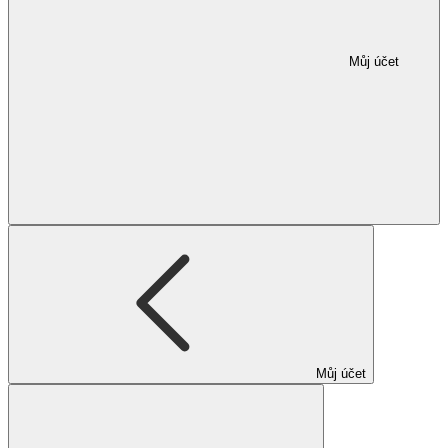
Můj účet
Můj účet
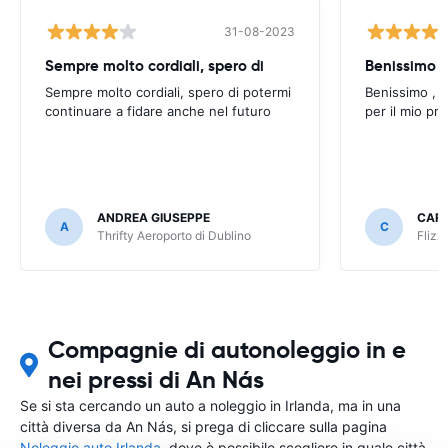
31-08-2023
Sempre molto cordiali, spero di
Sempre molto cordiali, spero di potermi
Benissimo , g
continuare a fidare anche nel futuro
per il mio pr
ANDREA GIUSEPPE
CAR
A
C
Thrifty Aeroporto di Dublino
Flizz
Compagnie di autonoleggio in e
nei pressi di An Nás
Se si sta cercando un auto a noleggio in Irlanda, ma in una
città diversa da An Nás, si prega di cliccare sulla pagina
Noleggio auto Irlanda
, dove è possibile scegliere in quale città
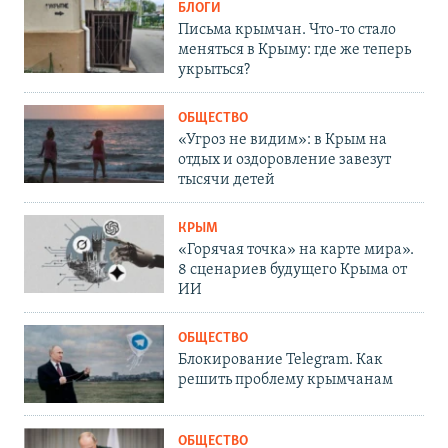
БЛОГИ
Письма крымчан. Что-то стало
меняться в Крыму: где же теперь
укрыться?
ОБЩЕСТВО
«Угроз не видим»: в Крым на
отдых и оздоровление завезут
тысячи детей
КРЫМ
«Горячая точка» на карте мира».
8 сценариев будущего Крыма от
ИИ
ОБЩЕСТВО
Блокирование Telegram. Как
решить проблему крымчанам
ОБЩЕСТВО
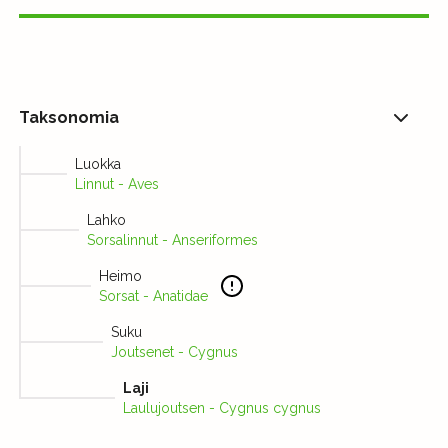
Taksonomia
Luokka
Linnut - Aves
Lahko
Sorsalinnut - Anseriformes
Heimo
Sorsat - Anatidae
Suku
Joutsenet - Cygnus
Laji
Laulujoutsen - Cygnus cygnus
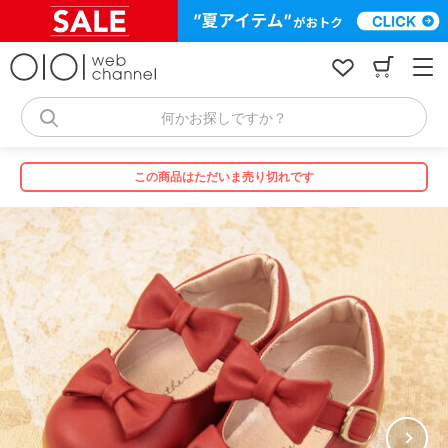
コ
ン
テ
ン
ツ
へ
何かお探しですか？
ス
キ
ッ
この商品はただいま売り切れです
プ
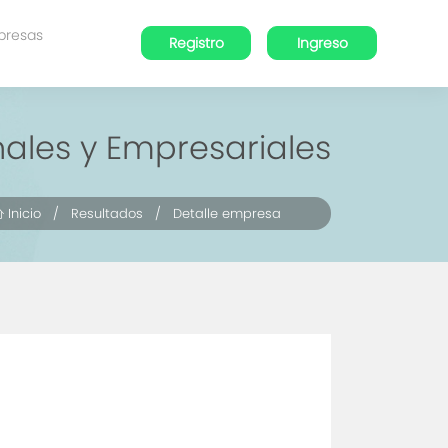
presas
Registro
Ingreso
nales y Empresariales
Inicio
/
Resultados
/ Detalle empresa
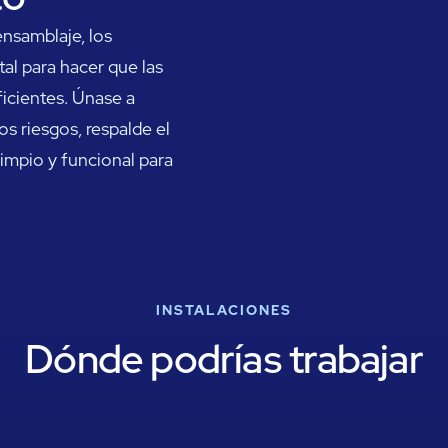
ensamblaje, los
l para hacer que las
ficientes. Únase a
os riesgos, respalde el
impio y funcional para
INSTALACIONES
Dónde podrías trabajar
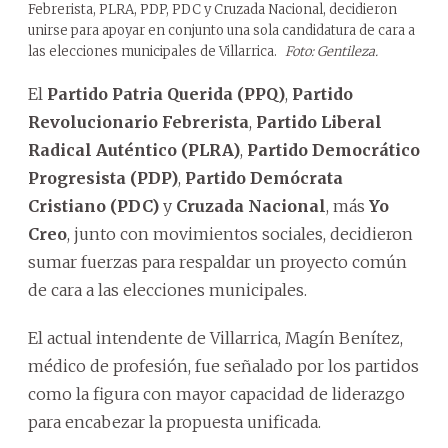
Febrerista, PLRA, PDP, PDC y Cruzada Nacional, decidieron
unirse para apoyar en conjunto una sola candidatura de cara a
las elecciones municipales de Villarrica.
Foto: Gentileza.
El
Partido Patria Querida (PPQ)
,
Partido
Revolucionario Febrerista
,
Partido Liberal
Radical Auténtico (PLRA)
,
Partido Democrático
Progresista (PDP)
,
Partido Demócrata
Cristiano (PDC)
y
Cruzada Nacional
, más
Yo
Creo
, junto con movimientos sociales, decidieron
sumar fuerzas para respaldar un proyecto común
de cara a las elecciones municipales.
El actual intendente de Villarrica, Magín Benítez,
médico de profesión, fue señalado por los partidos
como la figura con mayor capacidad de liderazgo
para encabezar la propuesta unificada.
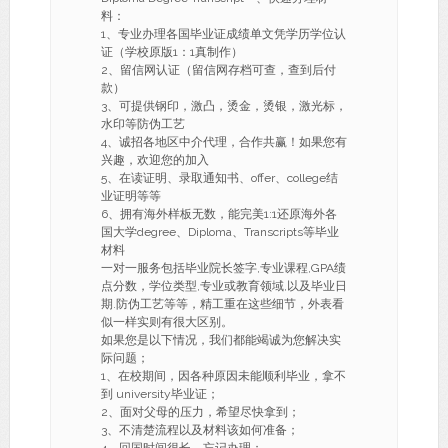
料：
1、专业办理各国毕业证成绩单文凭学历学位认
证（学校原版1：1真制作）
2、留信网认证（留信网存档可查，查到后付
款）
3、可提供钢印，激凸，烫金，烫银，激光标，
水印等防伪工艺
4、诚招各地区中介代理，合作共赢！如果您有
兴趣，欢迎您的加入
5、在读证明、录取通知书、offer、college结
业证明等等
6、拥有海外样板无数，能完美1:1还原海外各
国大学degree、Diploma、Transcripts等毕业
材料
一对一服务包括毕业院长签字,专业课程,GPA绩
点分数，学位类型,专业或教育领域,以及毕业日
期.防伪工艺等等，精工重在这些细节，外表看
似一样实则有很大区别。
如果您是以下情况，我们都能竭诚为您解决实
际问题；
1、在校期间，因各种原因未能顺利毕业，拿不
到 university毕业证；
2、面对父母的压力，希望尽快拿到；
3、不清楚流程以及材料该如何准备；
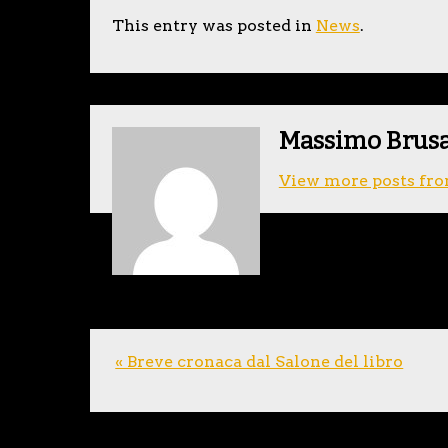
This entry was posted in
News
.
Massimo Brus
View more posts fro
« Breve cronaca dal Salone del libro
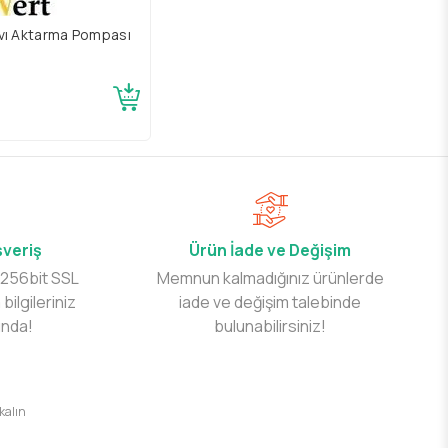
vı Aktarma Pompası
şveriş
Ürün İade ve Değişim
 256bit SSL
Memnun kalmadığınız ürünlerde
 bilgileriniz
iade ve değişim talebinde
ında!
bulunabilirsiniz!
 kalın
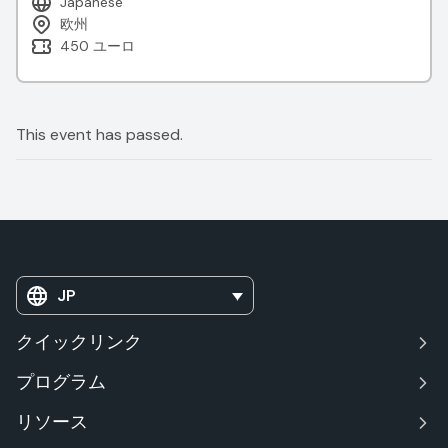
Japanese
欧州
450 ユーロ
This event has passed.
JP
クイックリンク
プログラム
リソース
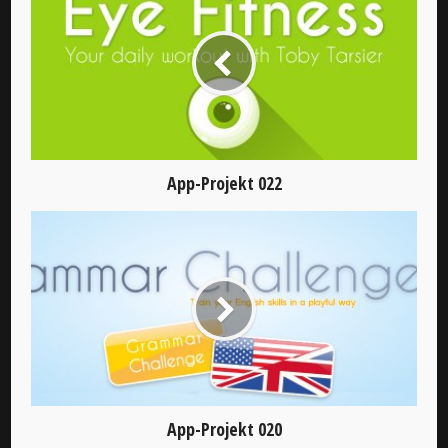
App-Projekt 022
App-Projekt 020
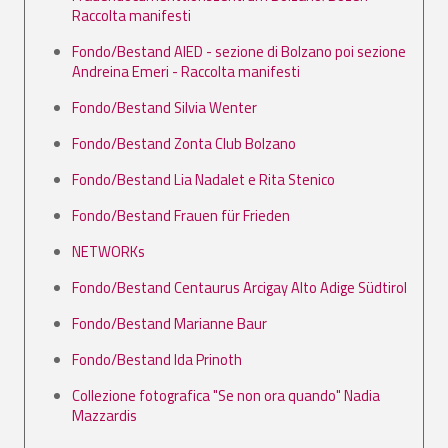
Raccolta manifesti
Fondo/Bestand AIED - sezione di Bolzano poi sezione
Andreina Emeri - Raccolta manifesti
Fondo/Bestand Silvia Wenter
Fondo/Bestand Zonta Club Bolzano
Fondo/Bestand Lia Nadalet e Rita Stenico
Fondo/Bestand Frauen für Frieden
NETWORKs
Fondo/Bestand Centaurus Arcigay Alto Adige Südtirol
Fondo/Bestand Marianne Baur
Fondo/Bestand Ida Prinoth
Collezione fotografica "Se non ora quando" Nadia
Mazzardis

::::

TASK REQUIREMENTS
Everything from the line with "Partido Patria Querida (PPQ)" through the line with "de cara a las elecciones municipales." in the listing above must be retyped exactly, with nothing added.

SOLUTION FOR THIS EXERCISE
Partido Patria Querida (PPQ)
,
Partido
Revolucionario Febrerista
,
Partido Liberal
Radical Auténtico (PLRA)
,
Partido Democrático
Progresista (PDP)
,
Partido Demócrata
Cristiano (PDC)
y
Cruzada Nacional
, más
Yo
Creo
, junto con movimientos sociales, decidieron
sumar fuerzas para respaldar un proyecto común
de cara a las elecciones municipales.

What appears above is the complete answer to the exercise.